Only with prior notification and a right of objection. Article 28(2) UK GDPR requires prior specific or general written authorisation. Under general authorisation, the processor must inform the controller of any intended change, giving the controller a stated window (10-30 business days is market) to object. Where the controller objects, the typical remedy is renegotiation or termination of affected services without penalty. Article 28(4) requires sub-processor terms to be substantially equivalent to the upstream DPA.

Is the IDTA legally equivalent to the EU SCC plus UK Addendum for UK-US data transfers?

Yes — both are valid Article 46 safeguards under the UK GDPR. The International Data Transfer Agreement (IDTA) is the standalone UK instrument; the UK Addendum bolts onto the June 2021 EU Commission SCCs to extend them for UK use. Both have been in force since 21 March 2022. For certified US recipients, the Data Protection (Adequacy) (United States of America) Regulations 2023 (UK-US Data Bridge, in force from 12 October 2023) provides adequacy and removes the need for Article 46 safeguards.

What is required under the Schrems II transfer risk assessment for UK exports?

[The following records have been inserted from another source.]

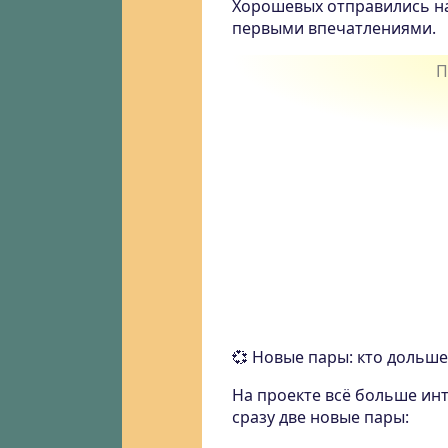
Хорошевых отправились на
первыми впечатлениями.
💞 Новые пары: кто дольш
На проекте всё больше инт
сразу две новые пары: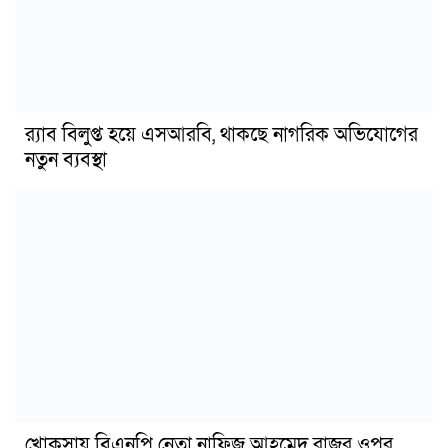
র‍্যাব বিলুপ্ত হয়ে এসআরবি, থাকছে নাগরিক অভিযোগের
নতুন ব্যবস্থা
খোকসায় বিএনপি নেতা নাফিজ আহমেদ রাজুর ওপর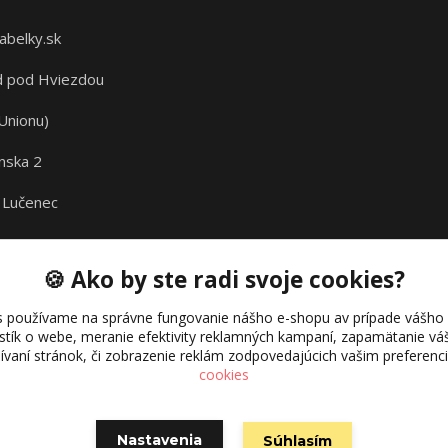
abelky.sk
 pod Hviezdou
Unionu)
nska 2
 Lučenec
🍪 Ako by ste radi svoje cookies?
s používame na správne fungovanie nášho e-shopu av prípade vášho s
istík o webe, meranie efektivity reklamných kampaní, zapamätanie 
žívaní stránok, či zobrazenie reklám zodpovedajúcich vašim preferen
cookies
Nastavenia
Súhlasím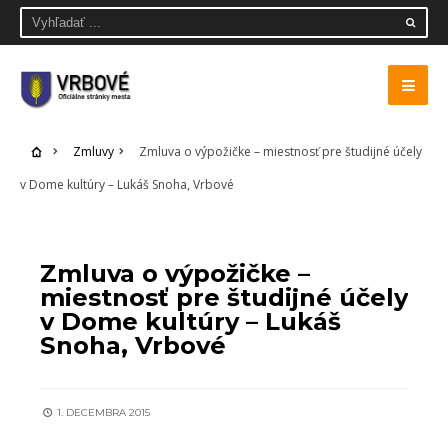
Zmluvy
Zmluva o výpožičke – miestnosť pre študijné účely
v Dome kultúry – Lukáš Snoha, Vrbové
ZMLUVY
Zmluva o výpožičke –
miestnosť pre študijné účely
v Dome kultúry – Lukáš
Snoha, Vrbové
1. DECEMBRA 2015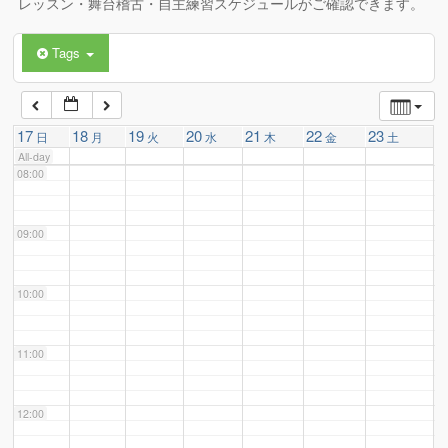
レッスン・舞台稽古・自主練習スケジュールがご確認できます。
Tags
06:00
07:00
17
18
19
20
21
22
23
日
月
火
水
木
金
土
All-day
08:00
09:00
10:00
11:00
12:00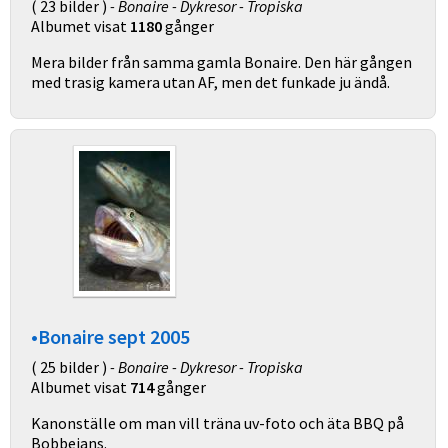
( 23 bilder )
- Bonaire - Dykresor - Tropiska
Albumet visat
1180
gånger
Mera bilder från samma gamla Bonaire. Den här gången
med trasig kamera utan AF, men det funkade ju ändå.
•Bonaire sept 2005
( 25 bilder )
- Bonaire - Dykresor - Tropiska
Albumet visat
714
gånger
Kanonställe om man vill träna uv-foto och äta BBQ på
Bobbejans.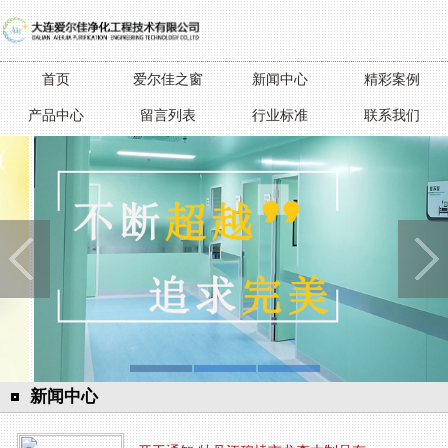
首页
爱尔佳之窗
新闻中心
精彩案例
产品中心
留言列表
行业标准
联系我们
新闻中心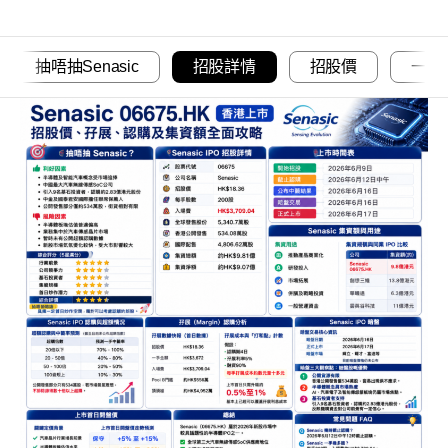
抽唔抽Senasic
招股詳情
招股價
一手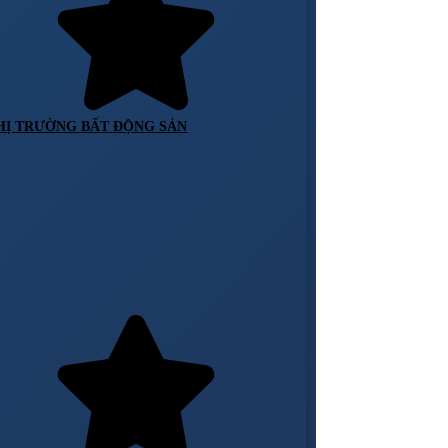
HỊ TRƯỜNG BẤT ĐỘNG SẢN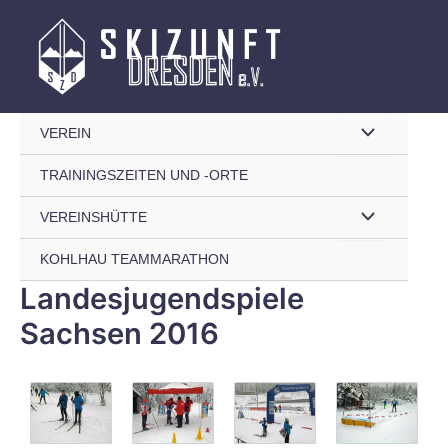
Zum
Inhalt
springen
Menü
VEREIN
TRAININGSZEITEN UND -ORTE
umschalten
Menü
VEREINSHÜTTE
KOHLHAU TEAMMARATHON
umschalten
Landesjugendspiele
Sachsen 2016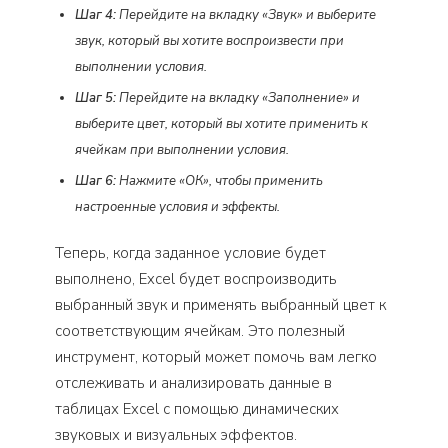
Шаг 4:
Перейдите на вкладку «Звук» и выберите
звук, который вы хотите воспроизвести при
выполнении условия.
Шаг 5:
Перейдите на вкладку «Заполнение» и
выберите цвет, который вы хотите применить к
ячейкам при выполнении условия.
Шаг 6:
Нажмите «ОК», чтобы применить
настроенные условия и эффекты.
Теперь, когда заданное условие будет
выполнено, Excel будет воспроизводить
выбранный звук и применять выбранный цвет к
соответствующим ячейкам. Это полезный
инструмент, который может помочь вам легко
отслеживать и анализировать данные в
таблицах Excel с помощью динамических
звуковых и визуальных эффектов.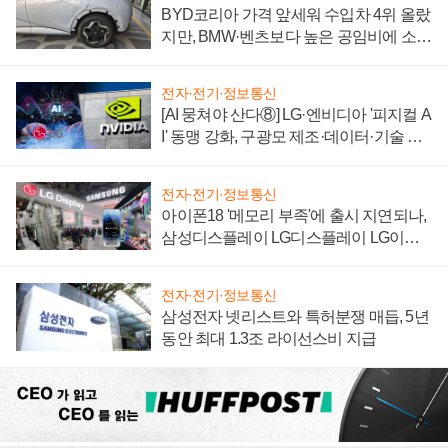
BYD코리아 가격 앞세워 수입차 4위 올랐
지만, BMW·벤츠보다 높은 공임비에 소비
자 불만 폭발
전자·전기·정보통신
[AI 뭉쳐야 산다⑧] LG·엔비디아 '피지컬 A
I' 동맹 강화, 구광모 제조·데이터·기술 결
집해 종합 로보틱스 기업으로
전자·전기·정보통신
아이폰18 '메모리 부족'에 출시 지연되나,
삼성디스플레이 LG디스플레이 LG이노
텍 '탈애플' 수익 다각화 속도
전자·전기·정보통신
삼성전자 넷리스트와 특허분쟁 매듭, 5년
동안 최대 1.3조 라이선스비 지급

A documented assessment of whether the destination country’s law and practice provides essentially equivalent protection to the UK GDPR. Schrems II (Case C-311/18, retained UK law) requires exporters using Article 46 safeguards to evaluate destination-country surveillance and access regimes and, where necessary, implement supplementary measures (technical, contractual, organisational). The ICO has published a Transfer Risk Assessment tool supporting this analysis. The TRA must be revisited on material changes in either the destination law or processing operations.